_How to complete this task_
Continue the article below on 1980s songs reworked for their single releases, starting right after its final sentence.

_Document text_
□ □ □

Led by Iva Davies, the song which got Australian combo ICEHOUSE noticed by a wider audience in the UK during their tenure opening for SIMPLE MINDS was a slight reworking of the chilling synth laden title track of their debut album from when the band were called FLOWERS. Featuring a strange offbeat and the mannerisms of Gary Numan before blitzing out for the song’s flanged guitar climax, ‘Icehouse’ was as good as anything on VISAGE’s eponymous debut.

Single version not currently available

http://www.icehouse-ivadavies.com/


SPANDAU BALLET Instinction (1982)

Outflanked by DURAN DURAN in the New Romantic debut album stakes, SPANDAU BALLET explored Britfunk with ‘Chant No1′, but then took a strange about turn with their next album ‘Diamond’ featuring a number of ethnic art pieces. Fresh from working with ABC, Trevor Horn reworked Richard James Burgess’ understated production of ‘Instinction’. Throwing in extra synths played by Anne Dudley and extra bombastic percussion; it saved their career.

Available on the SPANDAU BALLET album ‘Gold: The Best Of’ via EMI Records

http://www.spandauballet.com/


THE THE Uncertain Smile (1982)

Still Matt Johnson’s finest five minutes as THE THE, ‘Uncertain Smile’ on its single release featured a wonderfully rigid TR808 pattern, lovely layers of synths and a variety of woodwinds including flute and sax. Produced by Mike Thorne, this fuller sounding and more emotive take far outstripped the bland and overlong ‘Soul Mining’ album cut produced by Paul Hardiman which included the extended boogie-woogie piano of Jools Holland tagged onto the end…

Available on the THE THE album ’45 RPM – The Singles’ via Epic Records

https://www.thethe.com/


VISAGE Night Train (1982)

Inspired by the burgeoning New York club scene, Rusty Egan brought in John Luongo to remix ‘Night Train’ from ‘The Anvil’ album much to Midge Ure’s dismay; it lead to the diminutive Glaswegian ending his tenure with VISAGE. But Luongo’s rework was sharper and more rigid, pushing forward the female backing vocals to soulful effect in particular and replacing the clumpier snare sounds of the album version with cleaner AMS samples.

Extended version available on the compilation boxed set ’12”/80s – Volume 2′ (V/A) via Family Recordings

http://www.visage.cc/


GARY NUMAN Sister Surprise (1983)

The album version of ‘Sister Surprise’ on the ‘Mad Max’ inspired ‘Warriors’ was far too long, plus something was missing. For its single release, this slice of synthetic funk rock was shortened and sharpened, while a new vocal hook was added over Numan’s now ubiquitous “woah-oh-oh” refrains which provided a much better chorus. Despite this improvement and an appearance of ‘Top Of The Pops’, it was at the time, the lowest charting Gary Numan single since the start of his imperial phase.

Available on the GARY NUMAN album ‘Premier Hits’ via Beggars Banquet

https://garynuman.com/


DURAN DURAN The Reflex (1984)

The ‘Seven & The Ragged Tiger’ album sessions had not been a happy experience for DURAN DURAN with the prolonged mixing leading to a fall out between bassist John Taylor and producer Alex Sadkin. ‘The Reflex’ had potential but this was not fully realised. Enter Nile Rodgers who gave the track a rhythmic lift and played around with the then-new innovation of sampling, using various vocals to create new hooks and phrases for a monster international hit.

□ □ □

_Source information_
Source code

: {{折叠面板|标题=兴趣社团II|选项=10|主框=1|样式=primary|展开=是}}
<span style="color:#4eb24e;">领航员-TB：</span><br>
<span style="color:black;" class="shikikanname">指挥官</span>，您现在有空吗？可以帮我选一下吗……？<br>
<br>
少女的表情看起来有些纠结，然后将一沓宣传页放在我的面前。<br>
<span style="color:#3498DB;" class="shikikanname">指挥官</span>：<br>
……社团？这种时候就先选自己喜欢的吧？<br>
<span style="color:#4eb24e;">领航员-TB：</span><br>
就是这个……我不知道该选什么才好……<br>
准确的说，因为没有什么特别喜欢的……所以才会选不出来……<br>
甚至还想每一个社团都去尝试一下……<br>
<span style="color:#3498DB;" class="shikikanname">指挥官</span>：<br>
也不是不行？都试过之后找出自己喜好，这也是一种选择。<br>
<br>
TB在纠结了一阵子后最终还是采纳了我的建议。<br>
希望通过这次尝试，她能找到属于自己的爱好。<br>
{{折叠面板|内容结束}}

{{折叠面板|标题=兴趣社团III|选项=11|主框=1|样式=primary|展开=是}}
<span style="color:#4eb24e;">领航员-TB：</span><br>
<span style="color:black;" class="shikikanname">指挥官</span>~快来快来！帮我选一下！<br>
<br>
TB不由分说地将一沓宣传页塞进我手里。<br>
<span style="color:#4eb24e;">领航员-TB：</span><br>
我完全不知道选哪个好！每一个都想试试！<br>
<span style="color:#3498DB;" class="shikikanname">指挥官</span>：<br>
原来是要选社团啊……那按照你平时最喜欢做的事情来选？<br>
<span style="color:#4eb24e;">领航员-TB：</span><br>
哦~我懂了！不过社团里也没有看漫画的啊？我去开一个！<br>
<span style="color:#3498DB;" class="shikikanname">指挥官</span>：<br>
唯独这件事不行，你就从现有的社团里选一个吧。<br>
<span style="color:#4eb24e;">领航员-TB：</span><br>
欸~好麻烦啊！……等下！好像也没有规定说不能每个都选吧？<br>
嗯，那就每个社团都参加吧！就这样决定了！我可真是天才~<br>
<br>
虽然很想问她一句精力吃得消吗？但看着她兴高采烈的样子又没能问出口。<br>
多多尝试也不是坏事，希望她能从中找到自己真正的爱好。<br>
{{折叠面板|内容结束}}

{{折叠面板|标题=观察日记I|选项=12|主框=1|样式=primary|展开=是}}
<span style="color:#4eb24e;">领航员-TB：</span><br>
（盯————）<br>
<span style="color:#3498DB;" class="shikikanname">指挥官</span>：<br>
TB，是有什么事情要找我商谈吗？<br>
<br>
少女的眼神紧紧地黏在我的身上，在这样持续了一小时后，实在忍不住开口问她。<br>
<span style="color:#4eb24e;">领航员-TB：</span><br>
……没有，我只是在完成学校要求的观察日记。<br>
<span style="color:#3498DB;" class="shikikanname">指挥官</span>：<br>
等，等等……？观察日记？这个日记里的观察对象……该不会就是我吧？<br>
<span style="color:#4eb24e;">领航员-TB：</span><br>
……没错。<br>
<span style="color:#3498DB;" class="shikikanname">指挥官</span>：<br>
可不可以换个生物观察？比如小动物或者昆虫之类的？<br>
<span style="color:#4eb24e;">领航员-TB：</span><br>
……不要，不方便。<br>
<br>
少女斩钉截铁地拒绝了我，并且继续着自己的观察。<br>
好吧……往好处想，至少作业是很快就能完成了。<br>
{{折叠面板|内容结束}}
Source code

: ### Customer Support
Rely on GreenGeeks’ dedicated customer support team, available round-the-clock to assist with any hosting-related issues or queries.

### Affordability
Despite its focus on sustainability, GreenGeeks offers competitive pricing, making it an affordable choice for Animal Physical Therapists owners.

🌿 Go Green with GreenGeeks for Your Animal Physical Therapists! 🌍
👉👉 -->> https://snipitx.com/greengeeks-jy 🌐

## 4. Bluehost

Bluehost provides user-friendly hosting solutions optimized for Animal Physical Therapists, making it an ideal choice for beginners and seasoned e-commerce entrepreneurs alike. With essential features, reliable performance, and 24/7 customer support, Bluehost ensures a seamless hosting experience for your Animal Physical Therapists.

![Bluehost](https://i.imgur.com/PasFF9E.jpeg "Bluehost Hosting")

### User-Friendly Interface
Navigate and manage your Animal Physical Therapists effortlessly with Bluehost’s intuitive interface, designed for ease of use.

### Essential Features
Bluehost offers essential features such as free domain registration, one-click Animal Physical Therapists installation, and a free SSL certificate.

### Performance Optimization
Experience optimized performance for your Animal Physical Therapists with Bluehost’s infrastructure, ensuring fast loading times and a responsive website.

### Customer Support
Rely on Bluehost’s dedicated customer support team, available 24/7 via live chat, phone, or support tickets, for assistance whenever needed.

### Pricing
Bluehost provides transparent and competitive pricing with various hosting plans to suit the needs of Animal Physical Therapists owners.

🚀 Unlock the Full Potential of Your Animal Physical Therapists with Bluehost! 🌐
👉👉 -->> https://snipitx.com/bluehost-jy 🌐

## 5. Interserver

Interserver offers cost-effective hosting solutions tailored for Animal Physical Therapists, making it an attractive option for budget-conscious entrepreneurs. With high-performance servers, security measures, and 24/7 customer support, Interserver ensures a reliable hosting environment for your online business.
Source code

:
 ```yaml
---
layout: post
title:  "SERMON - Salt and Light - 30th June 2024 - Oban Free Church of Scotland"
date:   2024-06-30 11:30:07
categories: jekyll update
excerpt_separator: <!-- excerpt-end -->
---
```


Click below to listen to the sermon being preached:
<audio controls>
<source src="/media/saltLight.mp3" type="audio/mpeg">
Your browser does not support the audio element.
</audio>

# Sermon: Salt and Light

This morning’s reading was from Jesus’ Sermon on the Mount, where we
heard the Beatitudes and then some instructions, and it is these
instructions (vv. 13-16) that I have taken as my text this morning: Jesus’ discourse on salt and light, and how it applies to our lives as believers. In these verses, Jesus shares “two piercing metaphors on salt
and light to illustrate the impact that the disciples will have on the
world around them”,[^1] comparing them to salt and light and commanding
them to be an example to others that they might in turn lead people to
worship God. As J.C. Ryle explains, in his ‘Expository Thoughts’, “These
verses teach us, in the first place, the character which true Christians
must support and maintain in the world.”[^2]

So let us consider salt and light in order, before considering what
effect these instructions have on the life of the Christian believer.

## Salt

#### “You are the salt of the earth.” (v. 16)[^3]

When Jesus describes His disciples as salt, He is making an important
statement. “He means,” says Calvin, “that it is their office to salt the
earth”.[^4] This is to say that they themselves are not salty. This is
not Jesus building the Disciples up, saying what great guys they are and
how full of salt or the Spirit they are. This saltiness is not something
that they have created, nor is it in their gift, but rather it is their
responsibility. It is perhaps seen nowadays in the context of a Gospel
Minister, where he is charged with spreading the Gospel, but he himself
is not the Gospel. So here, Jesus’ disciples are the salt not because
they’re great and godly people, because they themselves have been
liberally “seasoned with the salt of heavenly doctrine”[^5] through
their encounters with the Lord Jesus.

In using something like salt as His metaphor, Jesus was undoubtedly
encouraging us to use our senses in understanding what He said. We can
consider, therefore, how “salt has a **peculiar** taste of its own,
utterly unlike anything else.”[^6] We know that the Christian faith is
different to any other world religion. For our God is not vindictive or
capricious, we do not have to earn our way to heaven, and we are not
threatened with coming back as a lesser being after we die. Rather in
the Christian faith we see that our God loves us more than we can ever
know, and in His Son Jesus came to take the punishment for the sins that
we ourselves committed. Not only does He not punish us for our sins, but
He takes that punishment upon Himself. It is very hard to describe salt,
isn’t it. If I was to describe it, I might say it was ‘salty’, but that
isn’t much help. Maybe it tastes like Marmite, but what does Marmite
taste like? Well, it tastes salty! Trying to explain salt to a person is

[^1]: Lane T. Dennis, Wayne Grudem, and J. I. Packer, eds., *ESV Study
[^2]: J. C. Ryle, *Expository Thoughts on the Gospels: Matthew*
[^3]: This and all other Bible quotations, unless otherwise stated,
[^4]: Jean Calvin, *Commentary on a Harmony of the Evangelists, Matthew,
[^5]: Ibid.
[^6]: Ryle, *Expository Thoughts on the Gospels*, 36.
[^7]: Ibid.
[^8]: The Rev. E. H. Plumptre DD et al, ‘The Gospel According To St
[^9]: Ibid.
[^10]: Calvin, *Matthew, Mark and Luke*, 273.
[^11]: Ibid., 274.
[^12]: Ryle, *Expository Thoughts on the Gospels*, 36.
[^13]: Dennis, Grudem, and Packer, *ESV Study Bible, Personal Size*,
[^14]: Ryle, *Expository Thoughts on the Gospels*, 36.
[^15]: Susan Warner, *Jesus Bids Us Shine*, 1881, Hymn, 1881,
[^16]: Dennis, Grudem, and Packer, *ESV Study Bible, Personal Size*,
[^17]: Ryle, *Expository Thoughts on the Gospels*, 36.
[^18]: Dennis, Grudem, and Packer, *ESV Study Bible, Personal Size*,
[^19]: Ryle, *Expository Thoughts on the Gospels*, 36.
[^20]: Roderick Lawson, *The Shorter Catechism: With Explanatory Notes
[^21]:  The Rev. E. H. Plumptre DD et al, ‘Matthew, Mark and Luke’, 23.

□ □ □

_Response to the exercise_
Available on the DURAN DURAN album ‘Greatest’ via EMI Records

http://www.duranduran.com/


FRANKIE GOES TO HOLLYWOOD Two Tribes (1984)

Comedian Lenny Henry summed things up best in a sketch where he entered a record shop to buy a single and was then offered a plethora of versions by the assistant:”I JUST WANT THE VERSION THEY GOT RIGHT!” – ZTT’s marketing exploits with 12 inch mixes are well known, but they played around with album versions too and with the version of ‘Two Tribes’ on ‘Welcome To The Pleasure Dome’, they got it wrong and took out the piper call middle eight!

Available on the FRANKIE GOES TO HOLLYWOOD album ‘Frankie Said’ via Union Square

http://www.frankiesay.com/


BLANCMANGE The Day Before You Came (1984)

There was a time when it was not cool to like ABBA but BLANCMANGE changed all that with their version of ‘The Day Before You Came’ which many regard as the last ABBA song. Combining that noted Swedish melancholy and melodicism with an artful Nothern England quirkiness, the more compact single version produced by Peter Collins improved on the ‘Mange Tout’ album version helmed by John Luongo and made more of Neil Arthur’s deep melodramatics.

Available on the BLANCMANGE album ‘Second Helpings’ via London Records

http://www.blancmange.co.uk/


PET SHOP BOYS Suburbia (1986)

Originally produced by Stephen Hague, ‘Suburbia’ was a good if slightly underwhelming album track from ‘Please’ that got transformed into a more fully realised epic in a re-recording produced by Julian Mendelson. Complete with barking dogs, widescreen synths and thundering rhythms, the more aggressive overtones in the single version of PET SHOP BOYS‘ clever social commentary made ‘Suburbia’ a big hit, particularly in West Germany.

Available on the PET SHOP BOYS album ‘Pop Art: The Hits’ via EMI Records

http://petshopboys.co.uk/


A-HA The Living Daylights (1987)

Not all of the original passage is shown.